View Full Version : A. E. Stallings on Formal Poetry
HowardM2
03-04-2004, 05:06 PM
"Crooked Roads Without Improvement: Some Thoughts on Formal Verse" (http://gazebo.alsopreview.com/aside/aesthoughts.html).
Harry R
03-04-2004, 06:08 PM
Ooh, spooky synchronicity. I was reading this earlier today.
As I never held any of the opinions she's disputing, I found it a bit tedious, but hey-ho.
Here's my thoughts on formal verse instead.
So many of the formal poems posted on the internet bore me. Of course, the majority of poems of all types posted are boring, but often even the people who are most accomplished in the technicalities of formal verse write stuff that bores me rigid.
So here's my theory. When I write free verse, I feel I always have hanging over my head the accusation 'prose with linebreaks!'. Now there are a number of different strategies for making sure that free verse is distinct from prose - Whitman, WCW, cummings and Eliot all found different ones, for example - but when I'm writing a poem, I always feel that, if challenged, I should be able to point to qualities in the language used that are intended to make it different from prose.
Too often, I think that bad formal poets fall back on the comforting thought that their poem is clearly and unmistakeably a poem because it has metre and rhyme. Because the accusation 'this is just rhyming, metrical prose' is not generally made, there's not the same pressure to make the language do something different. The really good formal poets, on the other hand, treat metre and rhyme as a given, and make the language dance as well.
One of these days I'm going to have the patience to type out the long poem Backwaters: Norfolk Fields by George Szirtes. In the meantime, that Don Paterson thread is a good start.
Harry
Steph#2
03-05-2004, 02:21 PM
On a scale of 0 to 10, if metrical verse is ‘0’ and prose is ‘10’, I would place free verse at 0.5. I can not believe this debate still goes on. Free verse is still verse for heaven’s sake. It is The Line which creates rhythm, pacing, enjambement, sonic patterns etc., etc., in free verse as much as it does in metrical verse. It’s why I object to the term, non-metrical, over at the other place; it’s like saying Jazz is non-musical because it syncopates the rhythm.
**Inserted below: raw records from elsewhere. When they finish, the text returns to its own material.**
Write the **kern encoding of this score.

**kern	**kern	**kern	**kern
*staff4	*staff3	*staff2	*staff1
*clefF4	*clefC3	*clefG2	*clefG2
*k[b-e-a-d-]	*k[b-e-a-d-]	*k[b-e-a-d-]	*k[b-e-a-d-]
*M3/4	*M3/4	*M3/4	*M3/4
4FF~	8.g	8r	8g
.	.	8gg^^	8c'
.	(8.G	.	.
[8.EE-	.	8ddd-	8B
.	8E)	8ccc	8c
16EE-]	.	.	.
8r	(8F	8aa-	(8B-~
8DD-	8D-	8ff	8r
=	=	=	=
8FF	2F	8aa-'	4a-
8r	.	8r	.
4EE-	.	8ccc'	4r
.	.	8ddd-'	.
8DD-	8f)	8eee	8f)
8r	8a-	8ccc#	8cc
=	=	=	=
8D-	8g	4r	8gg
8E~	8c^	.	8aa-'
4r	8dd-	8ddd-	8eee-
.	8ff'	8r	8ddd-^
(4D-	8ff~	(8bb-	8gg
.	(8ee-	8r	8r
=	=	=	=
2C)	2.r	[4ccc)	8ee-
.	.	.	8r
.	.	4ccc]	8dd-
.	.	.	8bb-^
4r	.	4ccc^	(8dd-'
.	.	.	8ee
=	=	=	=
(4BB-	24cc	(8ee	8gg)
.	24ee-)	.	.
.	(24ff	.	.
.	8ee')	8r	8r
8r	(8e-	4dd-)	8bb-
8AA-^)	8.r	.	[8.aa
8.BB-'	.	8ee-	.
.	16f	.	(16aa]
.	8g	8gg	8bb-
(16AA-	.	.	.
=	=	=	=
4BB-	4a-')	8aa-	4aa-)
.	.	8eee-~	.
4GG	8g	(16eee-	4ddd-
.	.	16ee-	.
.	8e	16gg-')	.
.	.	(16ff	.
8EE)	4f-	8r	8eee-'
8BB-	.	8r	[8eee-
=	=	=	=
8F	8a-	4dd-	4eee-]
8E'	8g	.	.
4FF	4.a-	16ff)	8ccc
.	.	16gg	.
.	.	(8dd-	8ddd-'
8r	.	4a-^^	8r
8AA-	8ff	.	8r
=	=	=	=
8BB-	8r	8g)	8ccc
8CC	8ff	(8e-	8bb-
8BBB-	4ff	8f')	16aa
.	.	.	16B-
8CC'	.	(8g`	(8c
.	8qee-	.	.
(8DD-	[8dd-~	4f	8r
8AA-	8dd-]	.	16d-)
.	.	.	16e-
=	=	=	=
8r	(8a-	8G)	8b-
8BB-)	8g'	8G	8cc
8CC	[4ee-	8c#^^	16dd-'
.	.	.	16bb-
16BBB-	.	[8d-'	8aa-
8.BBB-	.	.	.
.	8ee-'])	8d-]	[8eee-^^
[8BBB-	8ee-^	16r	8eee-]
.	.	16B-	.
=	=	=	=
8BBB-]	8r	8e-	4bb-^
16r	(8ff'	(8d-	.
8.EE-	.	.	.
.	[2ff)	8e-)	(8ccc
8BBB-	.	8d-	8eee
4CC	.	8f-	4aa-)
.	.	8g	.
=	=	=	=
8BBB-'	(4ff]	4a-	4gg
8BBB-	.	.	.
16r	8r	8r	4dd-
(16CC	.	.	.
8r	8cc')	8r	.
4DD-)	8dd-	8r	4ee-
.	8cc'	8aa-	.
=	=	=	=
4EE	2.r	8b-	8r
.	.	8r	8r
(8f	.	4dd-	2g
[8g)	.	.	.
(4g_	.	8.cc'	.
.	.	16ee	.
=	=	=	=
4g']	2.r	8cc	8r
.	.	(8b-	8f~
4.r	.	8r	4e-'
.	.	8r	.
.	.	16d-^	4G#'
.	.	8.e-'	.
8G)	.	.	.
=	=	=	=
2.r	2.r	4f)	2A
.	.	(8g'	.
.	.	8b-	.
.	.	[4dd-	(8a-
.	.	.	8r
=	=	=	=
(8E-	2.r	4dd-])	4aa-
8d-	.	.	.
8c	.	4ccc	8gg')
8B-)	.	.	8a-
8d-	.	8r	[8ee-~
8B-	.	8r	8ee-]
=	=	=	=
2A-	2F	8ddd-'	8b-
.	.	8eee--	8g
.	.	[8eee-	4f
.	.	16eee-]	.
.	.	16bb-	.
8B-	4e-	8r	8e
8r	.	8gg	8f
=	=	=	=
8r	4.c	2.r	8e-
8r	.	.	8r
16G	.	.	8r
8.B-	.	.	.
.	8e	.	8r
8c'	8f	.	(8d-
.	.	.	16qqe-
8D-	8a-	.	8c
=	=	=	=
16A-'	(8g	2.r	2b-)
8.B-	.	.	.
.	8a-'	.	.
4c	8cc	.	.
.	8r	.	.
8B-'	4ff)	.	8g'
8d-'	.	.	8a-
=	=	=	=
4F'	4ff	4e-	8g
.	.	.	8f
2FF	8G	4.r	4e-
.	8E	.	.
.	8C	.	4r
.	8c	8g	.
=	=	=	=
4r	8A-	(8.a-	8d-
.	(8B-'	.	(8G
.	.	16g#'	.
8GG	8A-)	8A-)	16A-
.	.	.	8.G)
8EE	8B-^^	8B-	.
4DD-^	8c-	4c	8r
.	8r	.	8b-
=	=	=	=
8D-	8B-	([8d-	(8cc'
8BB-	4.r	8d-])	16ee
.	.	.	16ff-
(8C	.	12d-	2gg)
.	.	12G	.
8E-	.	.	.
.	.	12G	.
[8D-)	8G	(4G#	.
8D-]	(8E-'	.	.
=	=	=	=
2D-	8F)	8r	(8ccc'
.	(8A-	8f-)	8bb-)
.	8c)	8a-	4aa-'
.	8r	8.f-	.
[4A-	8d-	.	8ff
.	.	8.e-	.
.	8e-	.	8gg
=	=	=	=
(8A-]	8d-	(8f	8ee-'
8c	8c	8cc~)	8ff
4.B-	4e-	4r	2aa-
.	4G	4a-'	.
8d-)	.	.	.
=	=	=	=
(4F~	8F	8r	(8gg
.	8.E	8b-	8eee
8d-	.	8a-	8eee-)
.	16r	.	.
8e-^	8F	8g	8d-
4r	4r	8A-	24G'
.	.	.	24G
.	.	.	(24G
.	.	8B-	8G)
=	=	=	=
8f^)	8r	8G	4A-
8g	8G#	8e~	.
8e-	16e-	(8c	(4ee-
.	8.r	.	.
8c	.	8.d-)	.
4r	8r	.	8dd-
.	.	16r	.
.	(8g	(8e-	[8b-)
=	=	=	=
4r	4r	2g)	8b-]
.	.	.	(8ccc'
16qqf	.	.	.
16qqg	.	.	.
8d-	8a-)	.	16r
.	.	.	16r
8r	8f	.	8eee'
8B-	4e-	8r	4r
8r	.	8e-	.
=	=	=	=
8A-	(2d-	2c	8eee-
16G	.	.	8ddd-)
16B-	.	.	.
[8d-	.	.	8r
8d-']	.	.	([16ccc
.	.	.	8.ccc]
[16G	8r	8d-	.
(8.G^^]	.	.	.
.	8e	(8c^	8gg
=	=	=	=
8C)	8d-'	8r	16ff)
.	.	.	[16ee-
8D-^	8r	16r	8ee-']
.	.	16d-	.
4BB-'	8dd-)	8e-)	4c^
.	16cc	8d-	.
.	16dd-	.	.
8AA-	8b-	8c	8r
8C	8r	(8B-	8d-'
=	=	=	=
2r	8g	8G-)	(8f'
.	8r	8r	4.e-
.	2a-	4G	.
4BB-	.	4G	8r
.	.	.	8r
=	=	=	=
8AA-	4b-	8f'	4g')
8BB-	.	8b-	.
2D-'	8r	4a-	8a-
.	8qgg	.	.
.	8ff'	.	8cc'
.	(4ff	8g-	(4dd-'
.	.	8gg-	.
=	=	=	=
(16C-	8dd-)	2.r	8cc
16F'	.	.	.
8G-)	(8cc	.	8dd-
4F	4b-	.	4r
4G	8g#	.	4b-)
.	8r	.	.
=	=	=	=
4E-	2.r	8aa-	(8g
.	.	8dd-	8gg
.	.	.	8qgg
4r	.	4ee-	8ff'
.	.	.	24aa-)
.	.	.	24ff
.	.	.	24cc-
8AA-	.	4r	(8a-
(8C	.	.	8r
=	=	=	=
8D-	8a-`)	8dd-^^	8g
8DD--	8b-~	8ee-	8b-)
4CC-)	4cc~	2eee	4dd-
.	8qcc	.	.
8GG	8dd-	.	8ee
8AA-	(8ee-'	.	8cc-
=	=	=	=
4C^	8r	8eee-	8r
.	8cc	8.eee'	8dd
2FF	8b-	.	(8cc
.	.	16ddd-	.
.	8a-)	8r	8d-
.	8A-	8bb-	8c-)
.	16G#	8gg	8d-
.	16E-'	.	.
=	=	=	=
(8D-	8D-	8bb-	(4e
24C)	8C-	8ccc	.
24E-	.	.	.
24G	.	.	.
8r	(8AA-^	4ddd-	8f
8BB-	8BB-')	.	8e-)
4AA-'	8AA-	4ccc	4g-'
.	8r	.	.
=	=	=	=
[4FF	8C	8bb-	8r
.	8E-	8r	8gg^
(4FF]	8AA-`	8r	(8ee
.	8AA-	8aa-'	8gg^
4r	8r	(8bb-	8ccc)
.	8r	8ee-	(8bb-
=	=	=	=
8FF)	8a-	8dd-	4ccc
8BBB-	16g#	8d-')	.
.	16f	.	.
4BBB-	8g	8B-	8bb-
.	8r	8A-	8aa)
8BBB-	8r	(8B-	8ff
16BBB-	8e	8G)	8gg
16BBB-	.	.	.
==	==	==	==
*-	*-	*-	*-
Perhaps if we had labels which we could use to define what sort of poem a free verse poem is then all this hot air management could be avoided. Geez, the stuff comes in pretty predictable shapes and sizes anyway. If we were then able to eradicate all the names we have for the various metrical forms we’d all be in clover.
Prof. Steph#2
Harry R
03-05-2004, 02:26 PM
Originally posted by Steph#2
It’s why I object to the term, non-metrical, over at the other place; it’s like saying Jazz is non-musical because it syncopates the rhythm.
It's all a bit angels on pinheads, but actually I prefer 'non-metrical' because it's an accurate, literal technical term, whereas the term 'free verse' carries all sorts of historical and connotational baggage.
Harry
Steph#2
03-05-2004, 02:54 PM
Yes, but...
why define something by what it isn’t?
Steph#2
Harry R
03-05-2004, 03:03 PM
Originally posted by Steph#2
Yes, but...
why define something by what it isn’t?
Steph#2
Well, you want to describe the category of poems which aren't written with metre. So whether the term you use to describe them explicitly makes reference to that fact or not, it *is* a category defined by what it isn't.
In fact, your description of free verse as a '0.5' on a scale where metrical poetry = 0 and prose = 10 strikes me as far more of an insult to free verse than calling it 'non-metrical' becaus it implies that metre is the platonic ideal and free verse just a very good imitation. Bad metrical poetry strikes me as often being far closer to prose than good non-metrical poetry is.
Harry
Harry R
03-05-2004, 03:18 PM
How about 'unmetered' as an alternative to 'non-metrical'?